McDonald's History #1: Big 'M' LbNA # 57911
|Placed Date||May 23 2011|
|Location||1398 N E St, San Bernardino, CA|
|Last Update||Mar 18 2015|
See also: Speedee and Golden Arches
Alive and well as of 3/18/15
Brothers Richard and Maurice McDonald operated a restaurant that was a favorite teen hang-out in post-WWII San Bernardino. When they realized that 80% of sales were burgers and fries, they took a gamble and closed down the restaurant, reopening months later on December 12th, 1948 as the very first "McDonald's Hamburgers" with 15 cent hamburgers and 10 cent fries.
They slowly expanded to seven more stores (box #2 in this series is at the fourth store) before entrepreneur Ray Kroc asked for the rights to a franchise in Des Plaines, Illinois. It opened on April 15th, 1955 and although the ninth McDonald's, Ray dubbed it McDonald's #1.
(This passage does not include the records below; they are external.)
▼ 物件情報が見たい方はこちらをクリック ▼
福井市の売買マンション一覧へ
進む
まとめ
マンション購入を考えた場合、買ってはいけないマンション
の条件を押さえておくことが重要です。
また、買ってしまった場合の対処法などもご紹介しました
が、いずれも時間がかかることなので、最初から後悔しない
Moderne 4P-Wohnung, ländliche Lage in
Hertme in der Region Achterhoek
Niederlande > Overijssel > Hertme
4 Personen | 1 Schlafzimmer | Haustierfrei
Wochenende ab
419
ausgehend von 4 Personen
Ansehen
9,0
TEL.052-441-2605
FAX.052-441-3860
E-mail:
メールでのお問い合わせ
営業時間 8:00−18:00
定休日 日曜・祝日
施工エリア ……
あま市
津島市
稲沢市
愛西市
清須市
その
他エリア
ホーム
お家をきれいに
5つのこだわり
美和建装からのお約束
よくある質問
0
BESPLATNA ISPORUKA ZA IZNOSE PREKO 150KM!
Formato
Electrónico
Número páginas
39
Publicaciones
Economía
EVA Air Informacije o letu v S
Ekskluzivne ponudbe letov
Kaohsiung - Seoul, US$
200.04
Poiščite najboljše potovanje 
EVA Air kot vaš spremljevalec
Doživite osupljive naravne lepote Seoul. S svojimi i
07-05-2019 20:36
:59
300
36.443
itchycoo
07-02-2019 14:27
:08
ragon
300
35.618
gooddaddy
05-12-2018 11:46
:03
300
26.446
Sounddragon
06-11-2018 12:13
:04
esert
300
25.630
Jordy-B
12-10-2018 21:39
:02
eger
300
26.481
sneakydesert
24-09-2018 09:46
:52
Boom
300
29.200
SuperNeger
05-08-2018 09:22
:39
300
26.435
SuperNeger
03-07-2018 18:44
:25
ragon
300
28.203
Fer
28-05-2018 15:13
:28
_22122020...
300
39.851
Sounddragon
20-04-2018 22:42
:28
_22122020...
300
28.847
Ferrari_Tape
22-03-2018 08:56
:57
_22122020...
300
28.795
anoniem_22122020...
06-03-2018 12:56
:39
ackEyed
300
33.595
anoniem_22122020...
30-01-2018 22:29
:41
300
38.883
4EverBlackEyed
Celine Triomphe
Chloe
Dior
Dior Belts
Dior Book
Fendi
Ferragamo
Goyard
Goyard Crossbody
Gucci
He eventually convinced the brothers to sell him all the rights to the company for a whopping sum of 2.7 million dollars. But when he learned that the deal didn't include the original store in San Bernardino, he was furious. He forced them to change the name to "Big M Hamburgers" and opened up a McDonald's a block away, driving them out of business. He vowed to never publicly speak of the brothers again for the rest of his life.
A museum now operates on the site of the original store at the corner of E St and 14th St. It is open Mon - Fri, 8am - 5pm, Sat - Sun, 10am - 5pm. Just walk in the door and politely ask an employee for the letterbox. It's a brown pill bottle sitting on the first desk, through the door to the right.
The San Bernardino Historical Society Museum is also here, and next door is the Inland Empire Military Museum. They are all owned by Albert Okura, founder of the Juan Pollo chicken restaurants, and he personally gave me permission to leave the letterbox here. Incidentally, he also owns Roy's in Amboy.